### [Assigned task]
Search the material for the word "tensione" and report each line where it turns up.

### [Given information]
----

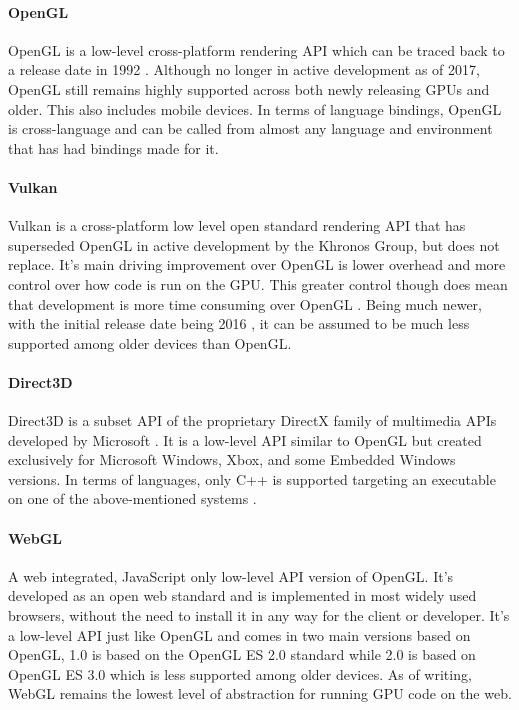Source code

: \paragraph{OpenGL}
OpenGL is a low-level cross-platform rendering API which can be traced back to a release date in 1992 \cite[]{wiki:opengl}. Although no longer in active development as of 2017, OpenGL still remains highly supported across both newly releasing GPUs and older. This also includes mobile devices. In terms of language bindings, OpenGL is cross-language and can be called from almost any language and environment that has had bindings made for it. \cite[]{segal_2022_the}

\paragraph{Vulkan}
Vulkan is a cross-platform low level open standard rendering API that has superseded OpenGL in active development by the Khronos Group, but does not replace. It’s main driving improvement over OpenGL is lower overhead and more control over how code is run on the GPU. This greater control though does mean that development is more time consuming over OpenGL \cite[]{Vulkan}. Being much newer, with the initial release date being 2016 \cite[]{khronosgroup_2016_khronos}, it can be assumed to be much less supported among older devices than OpenGL.

\paragraph{Direct3D}
Direct3D is a subset API of the proprietary DirectX family of multimedia APIs developed by Microsoft \cite[]{grantmestrength_2021_direct3d}. It is a low-level API similar to OpenGL but created exclusively for Microsoft Windows, Xbox, and some Embedded Windows versions. In terms of languages, only C++ is supported targeting an executable on one of the above-mentioned systems \cite[]{stevewhims_2021_direct3d}.

\paragraph{WebGL}
A web integrated, JavaScript only low-level API version of OpenGL. It’s developed as an open web standard and is implemented in most widely used browsers, without the need to install it in any way for the client or developer. It’s a low-level API just like OpenGL and comes in two main versions based on OpenGL, 1.0 is based on the OpenGL ES 2.0 standard while 2.0 is based on OpenGL ES 3.0 which is less supported among older devices. As of writing, WebGL remains the lowest level of abstraction for running GPU code on the web. \cite[]{mozilla_2019_webgl} \cite[]{khronosgroup_2011_webgl}

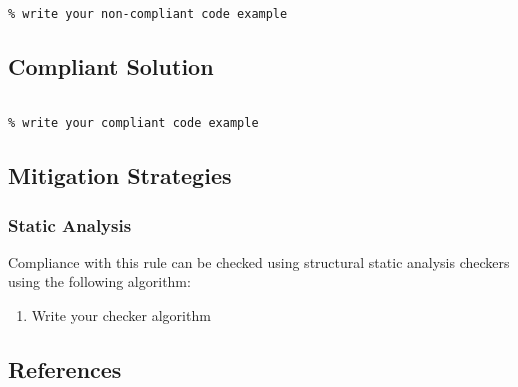 \begin{verbatim}

% write your non-compliant code example

\end{verbatim}

\subsection{Compliant Solution}


\begin{verbatim}

% write your compliant code example

\end{verbatim}

\subsection{Mitigation Strategies}
\subsubsection{Static Analysis} 

Compliance with this rule can be checked using structural static analysis checkers using the following algorithm:

\begin{enumerate}
\item Write your checker algorithm
\end{enumerate}

\subsection{References}


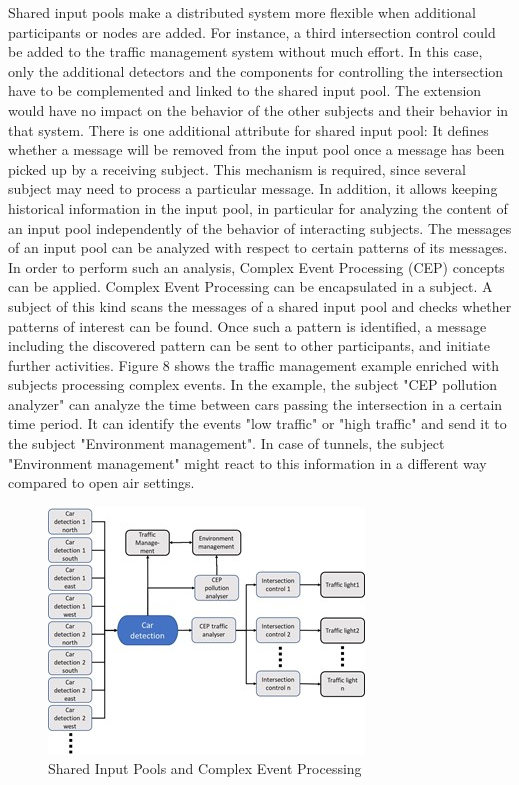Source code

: Shared input pools make a distributed system more flexible when additional participants or nodes are added. For instance, a third intersection control could be added to the traffic management system without much effort. In this case, only the additional detectors and the components for controlling the intersection have to be complemented and linked to the shared input pool. The extension would have no impact on the behavior of the other subjects and their behavior in that system.
There is one additional attribute for shared input pool: It defines whether a message will be removed from the input pool once a message has been picked up by a receiving subject. This mechanism is required, since several subject may need to process a particular message. In addition, it allows keeping historical information in the input pool, in particular for analyzing the content of an input pool independently of the behavior of interacting subjects. 
The messages of an input pool can be analyzed with respect to certain patterns of its messages. In order to perform such an analysis, Complex Event Processing (CEP) concepts can be applied. Complex Event Processing can be encapsulated in a subject. A subject of this kind scans the messages of a shared input pool and checks whether patterns of interest can be found. Once such a pattern is identified, a message including the discovered pattern can be sent to other participants, and initiate further activities. Figure 8 shows the traffic management example enriched with subjects processing complex events.
In the example, the subject "CEP pollution analyzer" can analyze the time between cars passing the intersection in a certain time period. It can identify the events "low traffic" or "high traffic" and send it to the subject "Environment management". In case of tunnels, the subject "Environment management" might react to this information in a different way compared to open air settings. 


\begin{figure}
	\centering
	\includegraphics[width=0.7\linewidth]{Figures/Chapter5/figuresshared/SharedInputPoolEvent.jpg}
	\caption[Shared Input Pools and Complex Event Processing]{Shared Input Pools and Complex Event Processing}
	\label{fig:sharedInputPoolEvents}
\end{figure}

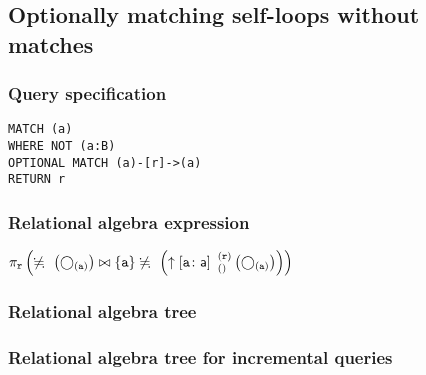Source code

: \subsection{Optionally matching self-loops without matches}

\subsubsection*{Query specification}

\begin{lstlisting}
MATCH (a)
WHERE NOT (a:B)
OPTIONAL MATCH (a)-[r]->(a)
RETURN r
\end{lstlisting}

\subsubsection*{Relational algebra expression}

$\projection{\var{r}} \left(\alldifferent{} \left(\getvertices{a}{}\right) \join \{\var{a}\} \alldifferent{} \left(\expandout{a}{a}{}{r}{} \left(\getvertices{a}{}\right)\right)\right)$

\subsubsection*{Relational algebra tree}


\subsubsection*{Relational algebra tree for incremental queries}


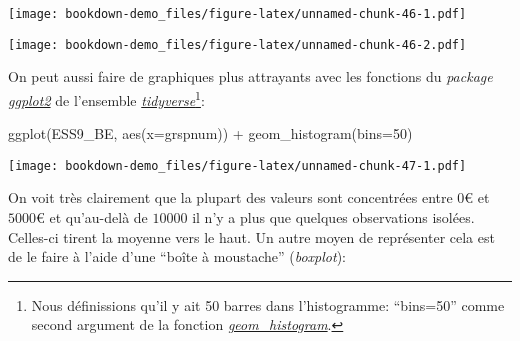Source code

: \documentclass[
]{book}
\newenvironment{Shaded}{\begin{snugshade}}{\end{snugshade}}
\newcommand{\AttributeTok}[1]{\textcolor[rgb]{0.77,0.63,0.00}{#1}}
\newcommand{\DecValTok}[1]{\textcolor[rgb]{0.00,0.00,0.81}{#1}}
\newcommand{\FunctionTok}[1]{\textcolor[rgb]{0.00,0.00,0.00}{#1}}
\newcommand{\NormalTok}[1]{#1}
\newcommand{\SpecialCharTok}[1]{\textcolor[rgb]{0.00,0.00,0.00}{#1}}
\begin{document}
\begin{Shaded}
\end{Shaded}

\texttt{[image: bookdown-demo\_files/figure-latex/unnamed-chunk-46-1.pdf]}

\begin{Shaded}
\end{Shaded}

\texttt{[image: bookdown-demo\_files/figure-latex/unnamed-chunk-46-2.pdf]}

On peut aussi faire de graphiques plus attrayants avec les fonctions du \emph{package} \href{https://ggplot2.tidyverse.org/}{\emph{ggplot2}} de l'ensemble \href{https://www.tidyverse.org/}{\emph{tidyverse}}\footnote{Nous définissions qu'il y ait 50 barres dans l'histogramme: ``bins=50'' comme second argument de la fonction \href{https://ggplot2.tidyverse.org/reference/geom_histogram.html}{\emph{geom\_histogram}}.}:

\begin{Shaded}
\begin{Highlighting}[]
\FunctionTok{ggplot}\NormalTok{(ESS9\_BE, }\FunctionTok{aes}\NormalTok{(}\AttributeTok{x=}\NormalTok{grspnum)) }\SpecialCharTok{+}
  \FunctionTok{geom\_histogram}\NormalTok{(}\AttributeTok{bins=}\DecValTok{50}\NormalTok{)}
\end{Highlighting}
\end{Shaded}

\texttt{[image: bookdown-demo\_files/figure-latex/unnamed-chunk-47-1.pdf]}

On voit très clairement que la plupart des valeurs sont concentrées entre \(0€\) et \(5000€\) et qu'au-delà de \(10000\) il n'y a plus que quelques observations isolées. Celles-ci tirent la moyenne vers le haut. Un autre moyen de représenter cela est de le faire à l'aide d'une ``boîte à moustache'' (\emph{boxplot}):

\begin{Shaded}
\end{Shaded}
\end{document}

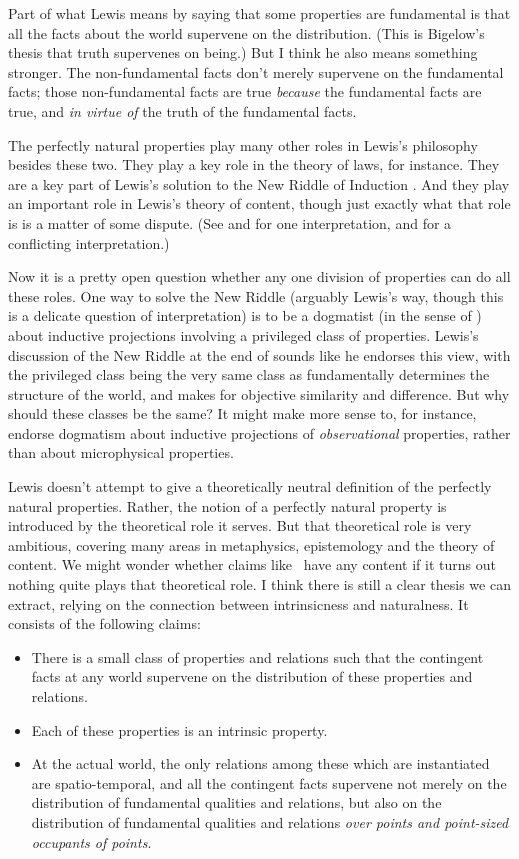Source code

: Part of what Lewis means by saying that some properties are fundamental is that all the facts about the world supervene on the distribution. (This is Bigelow's thesis that truth supervenes on being.) But I think he also means something stronger. The non-fundamental facts don't merely supervene on the fundamental facts; those non-fundamental facts are true \textit{because} the fundamental facts are true, and \textit{in virtue of} the truth of the fundamental facts.

The perfectly natural properties play many other roles in Lewis's philosophy besides these two. They play a key role in the theory of laws, for instance. They are a key part of Lewis's solution to the New Riddle of Induction \citep{Goodman1955}. And they play an important role in Lewis's theory of content, though just exactly what that role is is a matter of some dispute. (See \citet{Sider2001-SIDCOP} and \citet{Weatherson2003-WEAWGA} for one interpretation, and \citet{Schwarz2009} for a conflicting interpretation.)

Now it is a pretty open question whether any one division of properties can do all these roles. One way to solve the New Riddle (arguably Lewis's way, though this is a delicate question of interpretation) is to be a dogmatist (in the sense of \citet{Pryor2000}) about inductive projections involving a privileged class of properties. Lewis's discussion of the New Riddle at the end of \citet{Lewis1983e} sounds like he endorses this view, with the privileged class being the very same class as fundamentally determines the structure of the world, and makes for objective similarity and difference. But why should these classes be the same? It might make more sense to, for instance, endorse dogmatism about inductive projections of \textit{observational} properties, rather than about microphysical properties.

Lewis doesn't attempt to give a theoretically neutral definition of the perfectly natural properties. Rather, the notion of a perfectly natural property is introduced by the theoretical role it serves. But that theoretical role is very ambitious, covering many areas in metaphysics, epistemology and the theory of content. We might wonder whether claims like \HS\ have any content if it turns out nothing quite plays that theoretical role. I think there is still a clear thesis we can extract, relying on the connection between intrinsicness and naturalness. It consists of the following claims:

\begin{itemize}
\item There is a small class of properties and relations such that the contingent facts at any world supervene on the distribution of these properties and relations.
\item Each of these properties is an intrinsic property.
\item At the actual world, the only relations among these which are instantiated are spatio-temporal, and all the contingent facts supervene not merely on the distribution of fundamental qualities and relations, but also on the distribution of fundamental qualities and relations \textit{over points and point-sized occupants of points}.
\end{itemize}

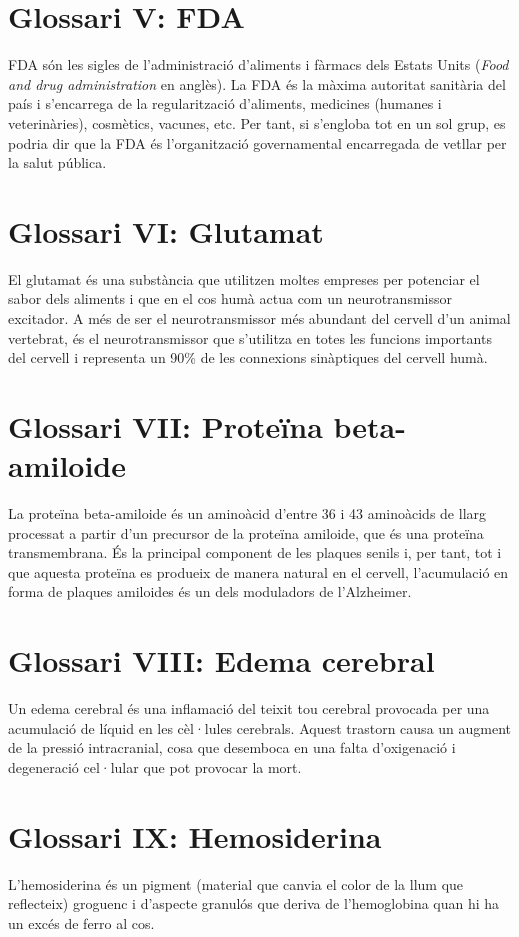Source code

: \documentclass[a4paper,12pt]{report}
\begin{document}
\section*{Glossari V: FDA}
FDA són les sigles de l'administració d'aliments i fàrmacs dels Estats Units (\textit{Food and drug administration} en anglès). La FDA és la màxima autoritat sanitària del país i s'encarrega de la regularització d'aliments, medicines (humanes i veterinàries), cosmètics, vacunes, etc. Per tant, si s'engloba tot en un sol grup, es podria dir que la FDA és l'organització governamental encarregada de vetllar per la salut pública.
\section*{Glossari VI: Glutamat}
El glutamat és una substància que utilitzen moltes empreses per potenciar el sabor dels aliments i que en el cos humà actua com un neurotransmissor excitador. A més de ser el neurotransmissor més abundant del cervell d'un animal vertebrat, és el neurotransmissor que s'utilitza en totes les funcions importants del cervell i representa un 90\% de les connexions sinàptiques del cervell humà.
\section*{Glossari VII: Proteïna beta-amiloide}
La proteïna beta-amiloide és un aminoàcid d'entre 36 i 43 aminoàcids de llarg processat a partir d'un precursor de la proteïna amiloide, que és una proteïna transmembrana. És la principal component de les plaques senils i, per tant, tot i que aquesta proteïna es produeix de manera natural en el cervell, l'acumulació en forma de plaques amiloides és un dels moduladors de l'Alzheimer.
\section*{Glossari VIII: Edema cerebral}
Un edema cerebral és una inflamació del teixit tou cerebral provocada per una acumulació de líquid en les cèl·lules cerebrals. Aquest trastorn causa un augment de la pressió intracranial, cosa que desemboca en una falta d'oxigenació i degeneració cel·lular que pot provocar la mort.
\section*{Glossari IX: Hemosiderina}
L'hemosiderina és un pigment (material que canvia el color de la llum que reflecteix) groguenc i d'aspecte granulós que deriva de l'hemoglobina quan hi ha un excés de ferro al cos.
\end{document}
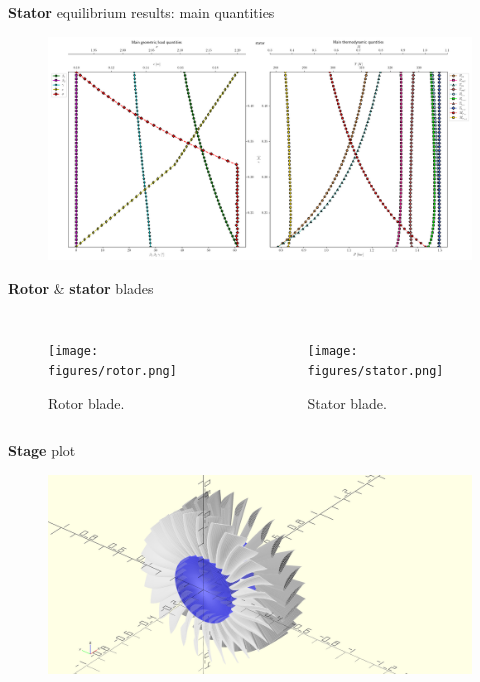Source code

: 	\begin{frame}{\textbf{Stator} equilibrium results: main quantities}
		\begin{figure}
			\centering
			\includegraphics[width=1\textwidth]{figures/statorThermo.png}
		\end{figure}
	\end{frame}

	\begin{frame}{\textbf{Rotor} \& \textbf{stator} blades}
		\begin{columns}
				\begin{figure}
					\hspace{-2cm}
					\texttt{[image: figures/rotor.png]}
					\caption{Rotor blade.}
				\end{figure}
				\begin{figure}
					\hspace{-2cm}
					\texttt{[image: figures/stator.png]}
					\caption{Stator blade.}
				\end{figure}
		\end{columns}
	\end{frame}
	\begin{frame}{\textbf{Stage} plot}
		\begin{figure}
			\centering
			\includegraphics[width=1\textwidth]{figures/compressor.png}
		\end{figure}
	\end{frame}
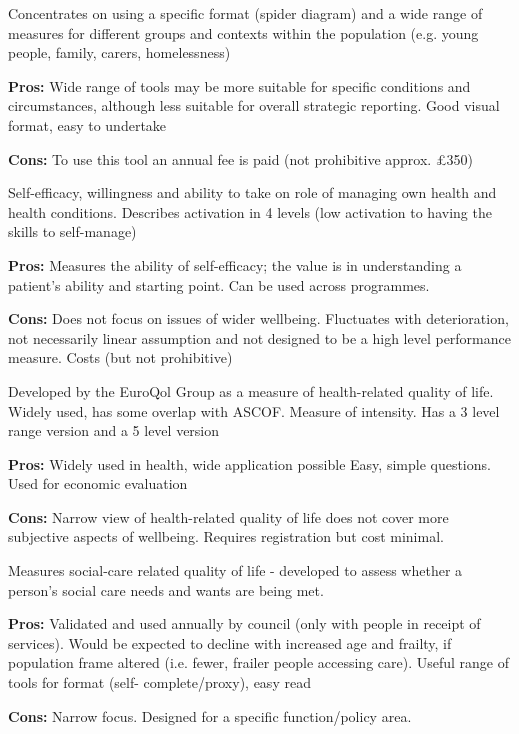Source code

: \begin{tcolorbox}[colback={boxcolour},title={Outcomes Stars (wide range)}]
    Concentrates on using a specific format (spider diagram) and a wide range of measures for different groups and contexts within the population (e.g. young people, family, carers, homelessness)

    {\bf Pros:} Wide range of tools may be more suitable for specific conditions and circumstances, although less suitable for overall strategic reporting. Good visual format, easy to undertake

    {\bf Cons:} To use this tool an annual fee is paid (not prohibitive approx. £350)
\end{tcolorbox}

\begin{tcolorbox}[colback={boxcolour},title={Patient Activation Measure (PAM)}]
    Self-efficacy, willingness and ability to take on role of managing own health and health conditions. Describes activation in 4 levels (low activation to having the skills to self-manage)

    {\bf Pros:} Measures the ability of self-efficacy; the value is in understanding a patient's ability and starting point. Can be used across programmes.

    {\bf Cons:} Does not focus on issues of wider wellbeing. Fluctuates with deterioration, not necessarily linear assumption and not designed to be a high level performance measure. Costs (but not prohibitive)
\end{tcolorbox}

\begin{tcolorbox}[colback={boxcolour},title={EQ-5D}]
    Developed by the EuroQol Group as a measure of health-related quality of life. Widely used, has some overlap with ASCOF. Measure of intensity. Has a 3 level range version and a 5 level version
    
    {\bf Pros:} Widely used in health, wide application possible Easy, simple questions. Used for economic evaluation
    
    {\bf Cons:} Narrow view of health-related quality of life does not cover more subjective aspects of wellbeing. Requires registration but cost minimal.
\end{tcolorbox}

\begin{tcolorbox}[colback={boxcolour},title={ASCOF}]
    Measures social-care related quality of life - developed to assess whether a person's social care needs and wants are being met.
    
    {\bf Pros:} Validated and used annually by council (only with people in receipt of services). Would be expected to decline with increased age and frailty, if population frame altered (i.e. fewer, frailer people accessing care). Useful range of tools for format (self- complete/proxy), easy read
    
    {\bf Cons:} Narrow focus. Designed for a specific function/policy area.
\end{tcolorbox}


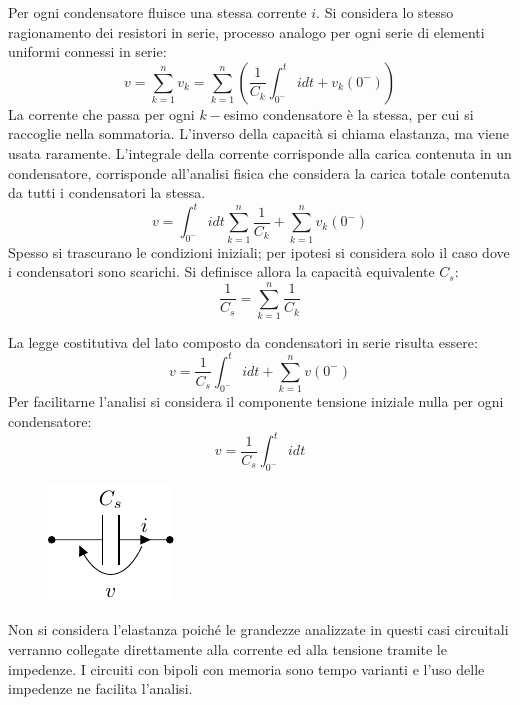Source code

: \documentclass{article}
\numberwithin{equation}{subsection}
\begin{document}
Per ogni condensatore fluisce una stessa corrente $i$. Si considera lo stesso ragionamento dei resistori in serie, processo analogo per ogni serie di elementi uniformi 
connessi in serie:
\begin{equation*}
    v=\displaystyle\sum_{k=1}^nv_k=\sum_{k=1}^n\left(\frac{1}{C_k}\int_{0^-}^tidt+{v_k(0^-)}\right)
\end{equation*} 
La corrente che passa per ogni $k-$esimo condensatore è la stessa, per cui si raccoglie nella sommatoria. L'inverso della capacità si chiama elastanza, ma viene usata 
raramente. L'integrale della corrente corrisponde alla carica contenuta in un condensatore, corrisponde all'analisi fisica che considera la carica totale contenuta da tutti 
i condensatori la stessa. 
\begin{equation*}
    v=\displaystyle\int_{0^-}^tidt\sum_{k=1}^n\frac{1}{C_k}+\sum_{k=1}^nv_k(0^-)
\end{equation*}
Spesso si trascurano le condizioni iniziali; per ipotesi si considera solo il caso dove i condensatori sono scarichi. Si definisce allora la capacità equivalente $C_s$:
\begin{equation*}
    \displaystyle\frac{1}{C_s}=\sum_{k=1}^n\frac{1}{C_k}
\end{equation*}

La legge costitutiva del lato composto da condensatori in serie risulta essere:
\begin{equation*}
    v=\displaystyle\frac{1}{C_s}\int_{0^-}^tidt+\sum_{k=1}^nv(0^-)
\end{equation*}
Per facilitarne l'analisi si considera il componente tensione iniziale nulla per ogni condensatore:
\begin{equation}
    v=\displaystyle\frac{1}{C_s}\int_{0^-}^tidt
\end{equation}

\begin{figure}[H]%
    \centering
    \includegraphics{condensatore-serie-equivalente.pdf}%
    \label{fig:condensatore-serie-equivalente}
\end{figure}

Non si considera l'elastanza poiché le grandezze analizzate in questi casi circuitali verranno collegate direttamente alla corrente ed alla tensione tramite le impedenze. 
I circuiti con bipoli con memoria sono tempo varianti e l'uso delle impedenze ne facilita l'analisi. 
\end{document}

----

### [Answer for this exercise]
Per facilitarne l'analisi si considera il componente tensione iniziale nulla per ogni condensatore:
Non si considera l'elastanza poiché le grandezze analizzate in questi casi circuitali verranno collegate direttamente alla corrente ed alla tensione tramite le impedenze. 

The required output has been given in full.